Riccardo Miotto – Tents
In the 1911 Boy Scouts of America Handbook for Boys, there’s a diagram showing ten different tents that can be created from a single piece of canvas. The diagram resembles something you might find in a geometry textbook, carefully marked with lines, semicircles, angles and numbers. Contained in a single rectangle are the plans for ten unique shelters, each one designed for specific conditions.
Creating a tent requires the mind of an architect, the eye of a geometer, and the precision of a good seamstress.
My parents first took me camping when I was 18 months old, and I’ve been fascinated with tents ever since. As structures, tents fall somewhere between architecture and clothing. All three are based on similar principles: they begin with two dimensional drawings which are then transformed into three dimensional structures scaled in relation to an imagined body or bodies. Tents, however, must satisfy the conditions of both buildings and garments, sheltering their occupants with nothing more substantial than fabric. Creating a tent requires the mind of an architect, the eye of a geometer, and the precision of a good seamstress.




Tents is based on a selection of acrylic paintings by artist and architect Riccardo Miotto. It’s a follow-on publication from his 2019 exhibition ‘Out of Frame’, which featured fifty paintings – some single images, others in the form of diptychs and triptychs – of tents.
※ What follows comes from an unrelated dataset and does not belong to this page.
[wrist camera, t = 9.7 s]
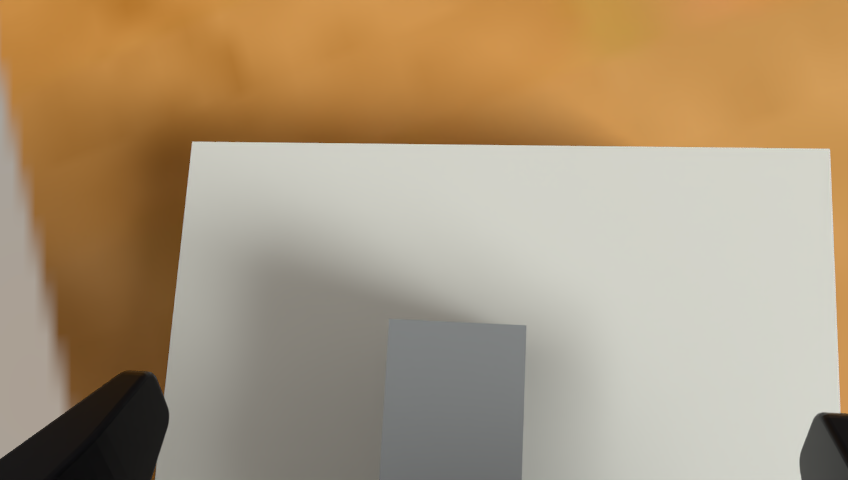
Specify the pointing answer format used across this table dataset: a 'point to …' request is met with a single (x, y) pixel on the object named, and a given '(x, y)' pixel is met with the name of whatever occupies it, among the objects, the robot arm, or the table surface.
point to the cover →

Miotto’s paintings are simple schematics of basic tent designs, from marquees to gazebos to pyramid tents, rendered in black acrylic with choppy brushstrokes, slashed through with the white lines of seams and guy ropes. They’re simple images, exploring the elemental forms of triangle, semicircle and rectangle that make up the structures themselves – but flattened and thickened by Miotto’s treatment, which collapses their volume while endowing them with a kind of fuzzy solidity. An index at the back of the book lists all of the works in the exhibition.
Rather than a container for images (with the linked expectation of presenting them in their unaltered form), Tents uses the book as a medium for transforming them.



It’s not a photobook, but Tents embodies something that I’ve come to appreciate in recent photobook design: the use of images as raw material in the creation of a new object. Rather than a container for images (with the linked expectation of presenting them in their unaltered form), Tents uses the book as a medium for transforming them. Designer Federico Barbon has cropped into Miotto’s original paintings, rotating and re-orienting them on the page, transforming a passive codex into a dynamic object. The gutter becomes way of creating a bridge between one image and the next; the blank page, a means of asserting the mass and dimensions of paper; the paper’s edge, an invitation to imagine what extends beyond it.
While it’s not necessarily the right treatment for all photographs, I find designs like these engaging precisely because they approach the book as something adjacent to architecture – as an object activated by its users, a living thing with mass and space and time of its own. There’s something very satisfying about the way that this relationship plays out in Tents – something not unlike a tent itself, with simple elements brought together to conjure a living volume out of flatness.